Why do they do it? What is left for them to prove?
News that Lance Armstrong, Bradman on a bicycle and seven times Tour de France winner, is planning a comeback, has met with consternation in the world of sport. His aim, he says, is to give cancer research a higher profile, having survived testicular cancer himself.
It’s an altruistic motive, but really, is there any illness of which we are less aware? By which none of us has been touched in some way?
There must be something else driving him – that unique something that elevated him into a stratosphere reserved for only the greatest of champions.

He may simply love riding and racing, so following his natural bent is fair enough.
The stakes, however, are higher for a man of Armstrong’s status. He will have the best support team available, his preparation will be meticulous and, most important, his voracious desire to win will be there in spades, but – and there is always a but – he is 37 and the young Turks and hardened professionals against whom he’ll be competing for the first time since 2005 will not stand on ceremony if the opportunity arises to leave the old bloke in their wake.

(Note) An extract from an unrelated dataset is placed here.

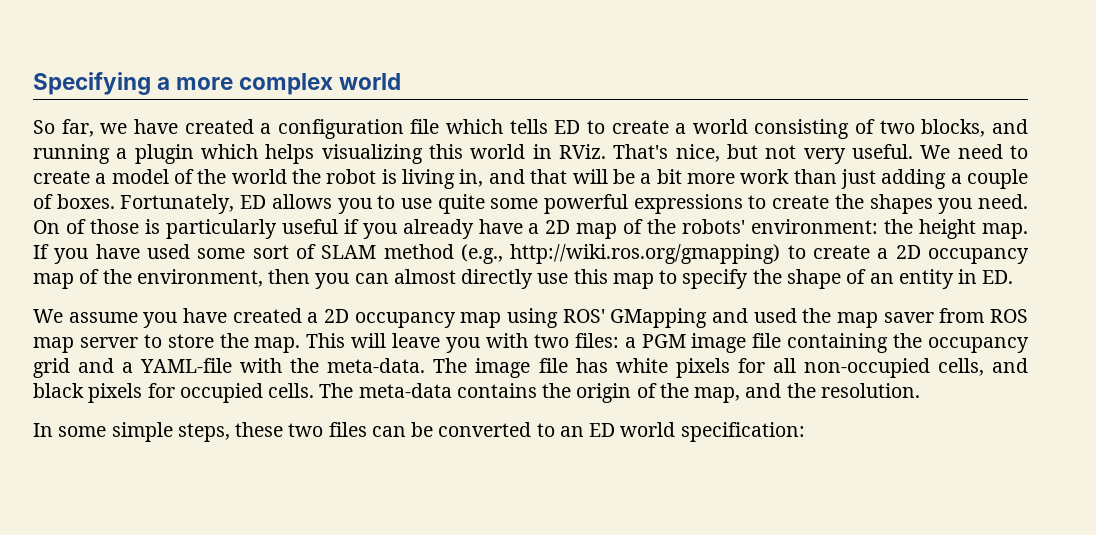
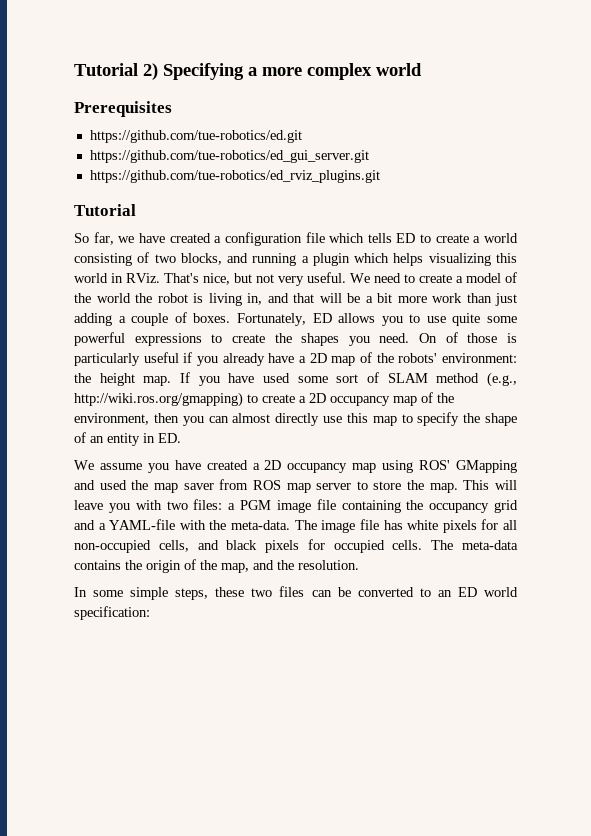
(33, 83) none -> [74,63,158,80] Tutorial 2)
(402, 81) none -> [74,101,172,117] [89,130,302,143] [89,150,369,163] [89,170,380,183] [74,204,136,216] // Prerequisites // https://github.com/tue-robotics/ed.git // https://github.com/tue-robotics/ed_gui_server.git // https://github.com/tue-robotics/ed_rviz_plugins.git // Tutorial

They will be gunning for the Lion King and he could be on a hiding to nothing.
As a fully blown soap opera, sport is littered with the shattered dreams of those whose self belief asked too much of their aging limbs. Only in the arts can performers kid themselves and the adoring mob that they are still the real deal – when prune faced Mick Jagger announces that he and Keef and the boys will embark on yet another blockbuster global tour, stubbornly unmindful of the fact that they have not been relevant since 1972, is it only I who groans with ennui?
Sport shines a harsher light on those who will not depart centre stage and fairytale comebacks, as what’s his name observed, are like Lazarus with a triple bypass.


The Australian cricket selectors, scrambling to come up with a side to play the Indians in 1977 after the mass defections to Kerry Packer’s WSC, brought R.B.Simpson back from the dead to lead a bunch of up and comers and journeymen. Simmo, then 41, scored two tons and was instrumental in the 3-2 series victory.


Wayne Bennett similarly recalled Allan Langer for the deciding Origin clash of 2001. Alf, wiling away his twilight years with Warrington in the Old Dart, made a mercy dash to Brisbane and inspired the Maroons to their 40-14 caning of the Blues (bastard!).
Both men’s decisions were influenced by the need of the group, but that is unlikely to have been what swayed them most. The majestic Mark Ella, retired at 25, would not be drawn back to Rugby for love or money, suggesting that the determining factor is individual desire, or lack of it.
Kelly Slater and Layne Beachley proved repeatedly that, on a board, it was them first and daylight second, but walked out of the water and gave away competitive surfing, only to be lured back by the swell and the salt air to do it all again – Slater has just won his ninth crown.


But the sport which has witnessed the most dramatic comebacks, notwithstanding its inherent brutality and demoralising consequences of defeat, is boxing. The greatest of them all, Muhammad Ali, endured an enforced lay-off of four years when he was stripped of the heavyweight title for his public opposition to the Vietnam War and refusal to be drafted into the army (‘no Viet Cong ever called me nigger’ is surely one of the quotes of the century), before lacing on the gloves and, in 1974, reclaiming his belt from George Foreman in Kinshasa’s ‘rumble in the jungle.’
Foreman himself, victim of Ali’s and trainer Angelo Dundee’s ‘rope a dope’ strategy, made an equally impressive return to the ring. After retiring in 1977 at the age of 28, he KO’d Michael Moorer in 1994 to become, at 45, history’s oldest heavyweight champ. But for every Ali and Foreman there are dozens of broken and bruised pugs who only succeeded in making themselves look foolish, something that you suspect Armstrong would be aware of.


So if he does slide back into the lycra – and who could possibly doubt his determination? – let’s hope that when the peloton makes its triumphant dash down the Champs Élysées, Armstrong is not bringing up the rear, an exile on main street.